Let $K$ be a real quadratic number field and $\mathcal O_K$ its ring of integers. Let $\mathfrak a \subset K$ be a fractional ideal and $\varepsilon \in \mathcal O_K^\times$.
My question: Can $\varepsilon-1$ always be written as product $xy$ with $x \in \mathfrak a$ and $y \in \mathfrak a^{-1}$?
What I've done so far:
If $\mathfrak a$ is of the form $\alpha \mathcal O_K$ with $\alpha \in K$ it's easy to see that there is such a representation. So in order to find counter-examples we have to look at number fields with class number greater 1.
So I looked a little bit into the first such number field (ordered by discriminant) $K=\mathbb Q(\sqrt{10})$ and haven't found a counter-example there so far. For example if you take $\mathfrak a=(2,\sqrt{10})$ and $\varepsilon = -1$ you have $-2=-2 \cdot 1$ (note that $\mathfrak a^{-1}=\mathfrak a/2$ in this case).
If $\varepsilon-1$ is a unit this works iff $\mathfrak a$ is principal.
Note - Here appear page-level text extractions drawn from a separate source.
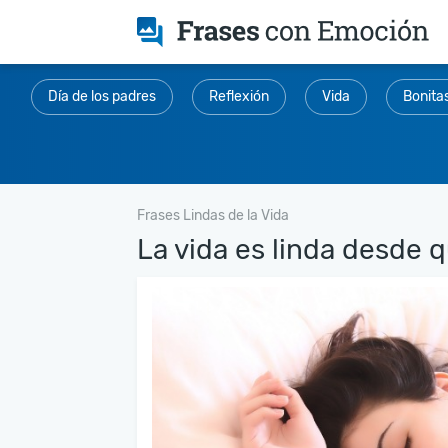
Día de los padres
Reflexión
Vida
Bonita
Frases Lindas de la Vida
La vida es linda desde q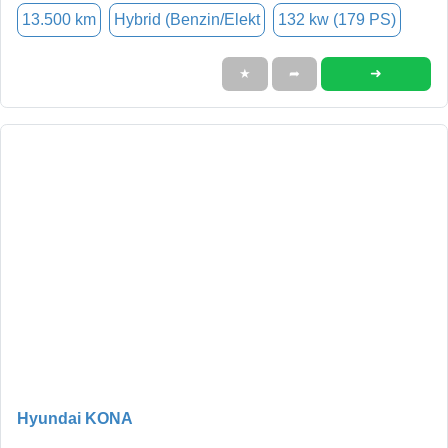
13.500 km
Hybrid (Benzin/Elekt
132 kw (179 PS)
➜
★
➦
Hyundai KONA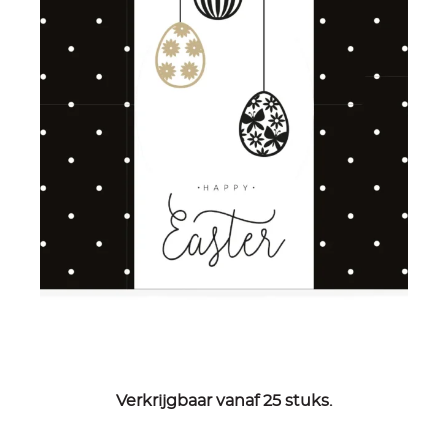
Verkrijgbaar vanaf 25 stuks.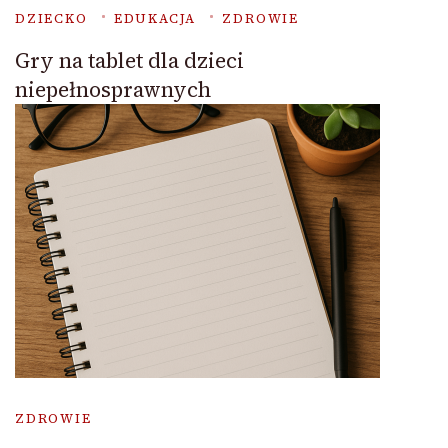
DZIECKO
EDUKACJA
ZDROWIE
Gry na tablet dla dzieci
niepełnosprawnych
ZDROWIE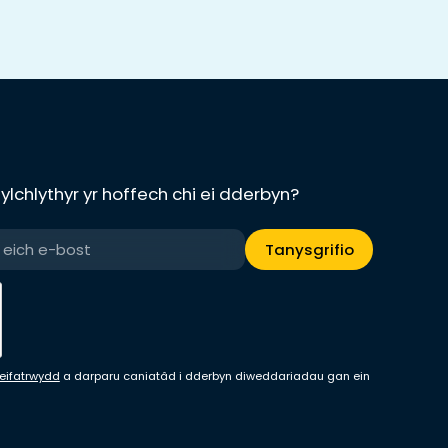
lchlythyr yr hoffech chi ei dderbyn?
Preifatrwydd
a darparu caniatâd i dderbyn diweddariadau gan ein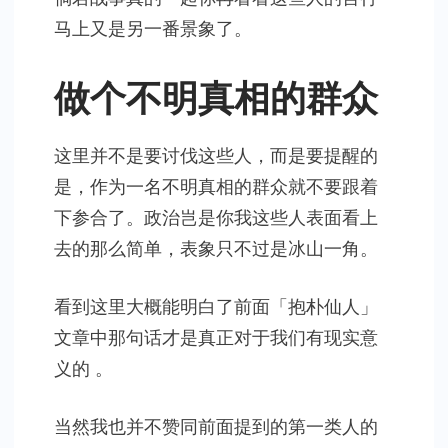
马上又是另一番景象了。
做个不明真相的群众
这里并不是要讨伐这些人，而是要提醒的
是，作为一名不明真相的群众就不要跟着
下参合了。政治岂是你我这些人表面看上
去的那么简单，表象只不过是冰山一角。
看到这里大概能明白了前面「抱朴仙人」
文章中那句话才是真正对于我们有现实意
义的 。
当然我也并不赞同前面提到的第一类人的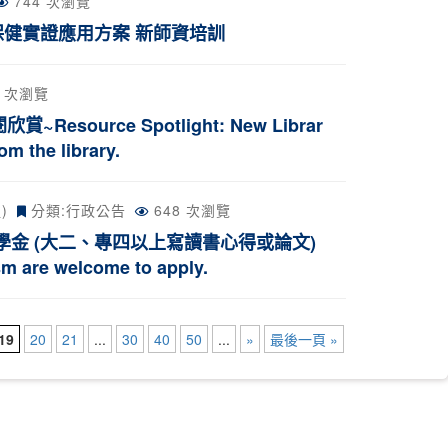
744 次瀏覽
保健實證應用方案 新師資培訓
0 次瀏覽
rce Spotlight: New Librar
rom the library.
)
分類:
行政公告
648 次瀏覽
學金 (大二、專四以上寫讀書心得或論文)
are welcome to apply.
19
20
21
...
30
40
50
...
»
最後一頁 »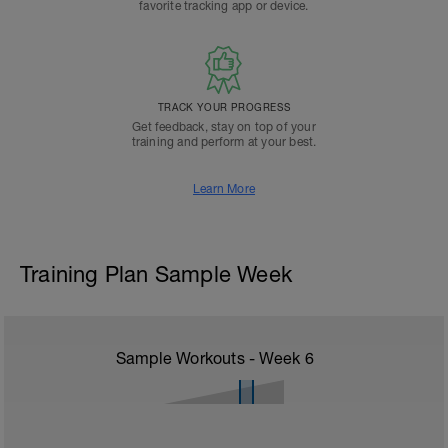
favorite tracking app or device.
TRACK YOUR PROGRESS
Get feedback, stay on top of your
training and perform at your best.
Learn More
Training Plan Sample Week
Sample Workouts - Week
6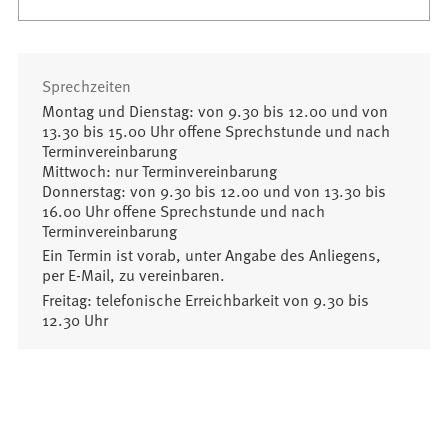
Sprechzeiten
Montag und Dienstag: von 9.30 bis 12.00 und von
13.30 bis 15.00 Uhr offene Sprechstunde und nach
Terminvereinbarung
Mittwoch: nur Terminvereinbarung
Donnerstag: von 9.30 bis 12.00 und von 13.30 bis
16.00 Uhr offene Sprechstunde und nach
Terminvereinbarung
Ein Termin ist vorab, unter Angabe des Anliegens,
per E-Mail, zu vereinbaren.
Freitag: telefonische Erreichbarkeit von 9.30 bis
12.30 Uhr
A short analysis yields that $\varepsilon-1$ can only be a unit in $\mathbb Q(\sqrt{5})$ where we have class number 1.
I just found an counter-example. We consider $K=\mathbb Q(\sqrt{34})$. In $\mathcal O_K$ we define $\mathfrak p:=(6-\sqrt{34})$ and $\mathfrak a:=(3,1+\sqrt{34})$. We have $N(\mathfrak p)=2$ and $N(\mathfrak a)=3$ so both ideals are prime. Clearly $\mathfrak p$ is principal. It can be seen that $\mathfrak a$ isn't. It follows that $\mathfrak p\mathfrak a$ and $\mathfrak p\mathfrak a'$ are the only two ideals of norm $6$ and both can't be principal. This implies that $\mathcal O_K$ doesn't contain elements of norm $\pm 3$ and $\pm 6$.
Now let $x \in \mathfrak a$ and $y \in \mathfrak a^{-1}=\mathfrak a'/3$ with $xy=-2$. Then $3y \in \mathfrak a'$. So $3 \mid N(x)$ and $3 \mid N(3y)$. Furthermore, we have $N(x)N(3y)=36$. Since there are no elements in $\mathcal O_K$ of norm $\pm 3$ and $\pm 6$ this implies that $|N(x)|>6$ and $|N(3y)|>6$. Contradiction.